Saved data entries

##############################

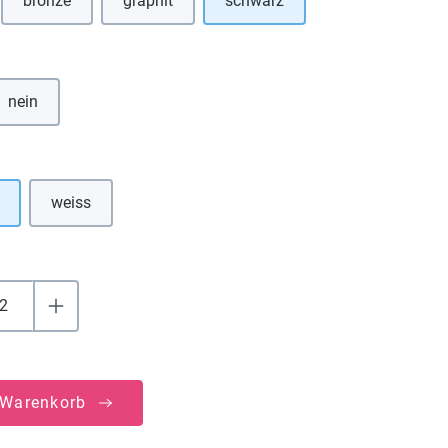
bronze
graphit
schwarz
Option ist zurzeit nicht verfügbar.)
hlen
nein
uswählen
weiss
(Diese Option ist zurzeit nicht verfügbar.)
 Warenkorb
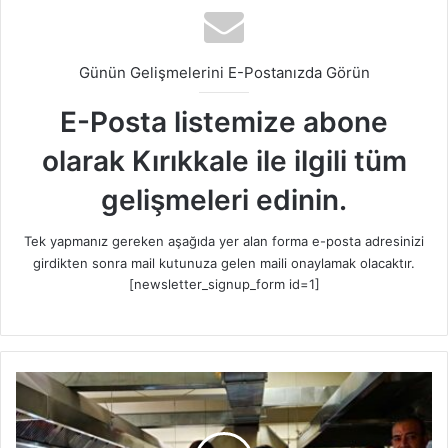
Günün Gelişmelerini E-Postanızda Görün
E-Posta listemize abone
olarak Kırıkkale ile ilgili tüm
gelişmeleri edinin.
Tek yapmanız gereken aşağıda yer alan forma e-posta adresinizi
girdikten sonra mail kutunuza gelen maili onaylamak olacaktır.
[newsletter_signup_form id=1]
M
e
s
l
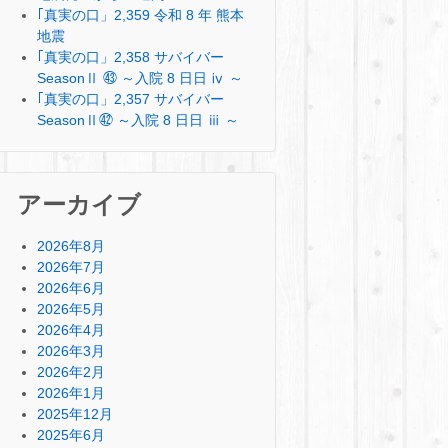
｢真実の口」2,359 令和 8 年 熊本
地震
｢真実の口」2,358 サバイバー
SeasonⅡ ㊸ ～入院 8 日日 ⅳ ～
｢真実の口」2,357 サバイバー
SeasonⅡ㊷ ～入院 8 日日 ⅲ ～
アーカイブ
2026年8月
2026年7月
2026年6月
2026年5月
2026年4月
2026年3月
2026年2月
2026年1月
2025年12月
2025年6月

##############################

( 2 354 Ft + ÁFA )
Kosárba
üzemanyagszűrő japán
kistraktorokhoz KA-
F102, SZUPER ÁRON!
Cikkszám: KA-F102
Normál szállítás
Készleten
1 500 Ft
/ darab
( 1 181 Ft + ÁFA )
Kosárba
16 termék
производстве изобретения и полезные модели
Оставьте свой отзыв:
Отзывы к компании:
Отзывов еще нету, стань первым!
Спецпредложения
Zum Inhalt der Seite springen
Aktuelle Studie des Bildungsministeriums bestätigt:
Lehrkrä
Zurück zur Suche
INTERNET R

##############################

> _Brief_:
Reproduce every line in the data that has the word "Option" in it.

> _Response to this exercise_:
Option ist zurzeit nicht verfügbar.)
(Diese Option ist zurzeit nicht verfügbar.)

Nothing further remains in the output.